* Dataset excerpts *
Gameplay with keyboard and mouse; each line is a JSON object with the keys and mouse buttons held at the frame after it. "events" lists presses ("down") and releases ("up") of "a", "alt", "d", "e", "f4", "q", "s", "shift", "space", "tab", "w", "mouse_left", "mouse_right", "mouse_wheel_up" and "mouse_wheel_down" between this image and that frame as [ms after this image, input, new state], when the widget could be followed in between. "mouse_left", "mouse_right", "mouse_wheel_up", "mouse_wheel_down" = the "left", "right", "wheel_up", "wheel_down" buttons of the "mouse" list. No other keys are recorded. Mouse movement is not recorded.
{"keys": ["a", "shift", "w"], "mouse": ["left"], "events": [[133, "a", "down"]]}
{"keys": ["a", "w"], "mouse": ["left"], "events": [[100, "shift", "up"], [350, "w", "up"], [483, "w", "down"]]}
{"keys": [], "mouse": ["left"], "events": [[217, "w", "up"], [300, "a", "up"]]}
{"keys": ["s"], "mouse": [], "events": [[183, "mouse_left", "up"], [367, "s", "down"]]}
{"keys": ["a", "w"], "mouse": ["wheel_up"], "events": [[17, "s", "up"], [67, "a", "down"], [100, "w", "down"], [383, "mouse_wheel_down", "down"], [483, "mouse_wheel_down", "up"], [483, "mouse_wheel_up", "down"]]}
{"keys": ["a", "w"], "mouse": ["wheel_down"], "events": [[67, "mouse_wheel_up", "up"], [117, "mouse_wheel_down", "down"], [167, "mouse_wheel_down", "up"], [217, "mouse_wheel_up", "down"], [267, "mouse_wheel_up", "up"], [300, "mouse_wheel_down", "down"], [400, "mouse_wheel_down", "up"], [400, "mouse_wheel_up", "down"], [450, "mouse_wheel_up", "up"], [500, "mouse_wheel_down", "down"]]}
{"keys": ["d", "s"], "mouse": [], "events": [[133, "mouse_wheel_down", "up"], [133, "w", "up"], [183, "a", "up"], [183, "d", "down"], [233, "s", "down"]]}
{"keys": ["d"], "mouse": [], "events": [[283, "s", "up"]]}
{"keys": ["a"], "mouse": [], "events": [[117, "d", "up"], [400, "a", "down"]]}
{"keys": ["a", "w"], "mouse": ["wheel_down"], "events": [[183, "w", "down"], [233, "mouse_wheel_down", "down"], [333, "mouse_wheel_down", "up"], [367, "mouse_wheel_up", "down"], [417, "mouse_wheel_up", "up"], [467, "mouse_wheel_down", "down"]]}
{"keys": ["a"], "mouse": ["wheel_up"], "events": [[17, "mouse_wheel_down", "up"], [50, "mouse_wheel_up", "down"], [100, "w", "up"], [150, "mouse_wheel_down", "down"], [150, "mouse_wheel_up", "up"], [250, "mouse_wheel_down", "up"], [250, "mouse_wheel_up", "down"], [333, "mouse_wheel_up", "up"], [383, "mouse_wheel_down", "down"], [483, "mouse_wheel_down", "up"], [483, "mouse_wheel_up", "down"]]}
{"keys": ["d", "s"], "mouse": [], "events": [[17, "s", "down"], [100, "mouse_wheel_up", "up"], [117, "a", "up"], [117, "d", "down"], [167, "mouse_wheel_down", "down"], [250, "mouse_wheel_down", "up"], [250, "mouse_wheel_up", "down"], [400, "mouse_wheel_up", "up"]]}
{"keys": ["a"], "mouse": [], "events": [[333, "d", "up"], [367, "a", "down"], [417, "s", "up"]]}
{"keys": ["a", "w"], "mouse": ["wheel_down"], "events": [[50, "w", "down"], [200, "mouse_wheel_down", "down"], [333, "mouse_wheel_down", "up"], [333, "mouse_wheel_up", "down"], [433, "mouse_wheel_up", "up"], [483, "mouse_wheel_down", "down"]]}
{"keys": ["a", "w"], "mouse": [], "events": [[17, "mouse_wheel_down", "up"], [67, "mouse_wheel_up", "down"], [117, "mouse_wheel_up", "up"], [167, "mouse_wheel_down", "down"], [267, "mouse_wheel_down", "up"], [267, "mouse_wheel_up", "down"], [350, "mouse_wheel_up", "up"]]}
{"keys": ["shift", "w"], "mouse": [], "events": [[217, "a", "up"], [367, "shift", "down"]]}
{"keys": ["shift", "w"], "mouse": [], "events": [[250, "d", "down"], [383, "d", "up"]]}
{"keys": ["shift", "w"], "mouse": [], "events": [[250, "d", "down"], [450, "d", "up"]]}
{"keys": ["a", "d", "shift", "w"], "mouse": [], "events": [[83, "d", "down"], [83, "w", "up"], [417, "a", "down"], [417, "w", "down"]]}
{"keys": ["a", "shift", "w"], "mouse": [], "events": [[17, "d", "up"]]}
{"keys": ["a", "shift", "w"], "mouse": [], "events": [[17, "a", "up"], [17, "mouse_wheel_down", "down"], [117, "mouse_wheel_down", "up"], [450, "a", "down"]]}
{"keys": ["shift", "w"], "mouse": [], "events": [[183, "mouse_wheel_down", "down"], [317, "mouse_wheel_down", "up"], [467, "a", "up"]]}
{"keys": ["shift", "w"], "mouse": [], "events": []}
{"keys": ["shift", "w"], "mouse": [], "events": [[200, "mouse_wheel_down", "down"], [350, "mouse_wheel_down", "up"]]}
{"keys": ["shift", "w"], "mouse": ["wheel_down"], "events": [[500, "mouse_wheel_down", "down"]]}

* Task details *
All of the material above is to be retyped word for word.

* Result of this exercise *
Gameplay with keyboard and mouse; each line is a JSON object with the keys and mouse buttons held at the frame after it. "events" lists presses ("down") and releases ("up") of "a", "alt", "d", "e", "f4", "q", "s", "shift", "space", "tab", "w", "mouse_left", "mouse_right", "mouse_wheel_up" and "mouse_wheel_down" between this image and that frame as [ms after this image, input, new state], when the widget could be followed in between. "mouse_left", "mouse_right", "mouse_wheel_up", "mouse_wheel_down" = the "left", "right", "wheel_up", "wheel_down" buttons of the "mouse" list. No other keys are recorded. Mouse movement is not recorded.
{"keys": ["a", "shift", "w"], "mouse": ["left"], "events": [[133, "a", "down"]]}
{"keys": ["a", "w"], "mouse": ["left"], "events": [[100, "shift", "up"], [350, "w", "up"], [483, "w", "down"]]}
{"keys": [], "mouse": ["left"], "events": [[217, "w", "up"], [300, "a", "up"]]}
{"keys": ["s"], "mouse": [], "events": [[183, "mouse_left", "up"], [367, "s", "down"]]}
{"keys": ["a", "w"], "mouse": ["wheel_up"], "events": [[17, "s", "up"], [67, "a", "down"], [100, "w", "down"], [383, "mouse_wheel_down", "down"], [483, "mouse_wheel_down", "up"], [483, "mouse_wheel_up", "down"]]}
{"keys": ["a", "w"], "mouse": ["wheel_down"], "events": [[67, "mouse_wheel_up", "up"], [117, "mouse_wheel_down", "down"], [167, "mouse_wheel_down", "up"], [217, "mouse_wheel_up", "down"], [267, "mouse_wheel_up", "up"], [300, "mouse_wheel_down", "down"], [400, "mouse_wheel_down", "up"], [400, "mouse_wheel_up", "down"], [450, "mouse_wheel_up", "up"], [500, "mouse_wheel_down", "down"]]}
{"keys": ["d", "s"], "mouse": [], "events": [[133, "mouse_wheel_down", "up"], [133, "w", "up"], [183, "a", "up"], [183, "d", "down"], [233, "s", "down"]]}
{"keys": ["d"], "mouse": [], "events": [[283, "s", "up"]]}
{"keys": ["a"], "mouse": [], "events": [[117, "d", "up"], [400, "a", "down"]]}
{"keys": ["a", "w"], "mouse": ["wheel_down"], "events": [[183, "w", "down"], [233, "mouse_wheel_down", "down"], [333, "mouse_wheel_down", "up"], [367, "mouse_wheel_up", "down"], [417, "mouse_wheel_up", "up"], [467, "mouse_wheel_down", "down"]]}
{"keys": ["a"], "mouse": ["wheel_up"], "events": [[17, "mouse_wheel_down", "up"], [50, "mouse_wheel_up", "down"], [100, "w", "up"], [150, "mouse_wheel_down", "down"], [150, "mouse_wheel_up", "up"], [250, "mouse_wheel_down", "up"], [250, "mouse_wheel_up", "down"], [333, "mouse_wheel_up", "up"], [383, "mouse_wheel_down", "down"], [483, "mouse_wheel_down", "up"], [483, "mouse_wheel_up", "down"]]}
{"keys": ["d", "s"], "mouse": [], "events": [[17, "s", "down"], [100, "mouse_wheel_up", "up"], [117, "a", "up"], [117, "d", "down"], [167, "mouse_wheel_down", "down"], [250, "mouse_wheel_down", "up"], [250, "mouse_wheel_up", "down"], [400, "mouse_wheel_up", "up"]]}
{"keys": ["a"], "mouse": [], "events": [[333, "d", "up"], [367, "a", "down"], [417, "s", "up"]]}
{"keys": ["a", "w"], "mouse": ["wheel_down"], "events": [[50, "w", "down"], [200, "mouse_wheel_down", "down"], [333, "mouse_wheel_down", "up"], [333, "mouse_wheel_up", "down"], [433, "mouse_wheel_up", "up"], [483, "mouse_wheel_down", "down"]]}
{"keys": ["a", "w"], "mouse": [], "events": [[17, "mouse_wheel_down", "up"], [67, "mouse_wheel_up", "down"], [117, "mouse_wheel_up", "up"], [167, "mouse_wheel_down", "down"], [267, "mouse_wheel_down", "up"], [267, "mouse_wheel_up", "down"], [350, "mouse_wheel_up", "up"]]}
{"keys": ["shift", "w"], "mouse": [], "events": [[217, "a", "up"], [367, "shift", "down"]]}
{"keys": ["shift", "w"], "mouse": [], "events": [[250, "d", "down"], [383, "d", "up"]]}
{"keys": ["shift", "w"], "mouse": [], "events": [[250, "d", "down"], [450, "d", "up"]]}
{"keys": ["a", "d", "shift", "w"], "mouse": [], "events": [[83, "d", "down"], [83, "w", "up"], [417, "a", "down"], [417, "w", "down"]]}
{"keys": ["a", "shift", "w"], "mouse": [], "events": [[17, "d", "up"]]}
{"keys": ["a", "shift", "w"], "mouse": [], "events": [[17, "a", "up"], [17, "mouse_wheel_down", "down"], [117, "mouse_wheel_down", "up"], [450, "a", "down"]]}
{"keys": ["shift", "w"], "mouse": [], "events": [[183, "mouse_wheel_down", "down"], [317, "mouse_wheel_down", "up"], [467, "a", "up"]]}
{"keys": ["shift", "w"], "mouse": [], "events": []}
{"keys": ["shift", "w"], "mouse": [], "events": [[200, "mouse_wheel_down", "down"], [350, "mouse_wheel_down", "up"]]}
{"keys": ["shift", "w"], "mouse": ["wheel_down"], "events": [[500, "mouse_wheel_down", "down"]]}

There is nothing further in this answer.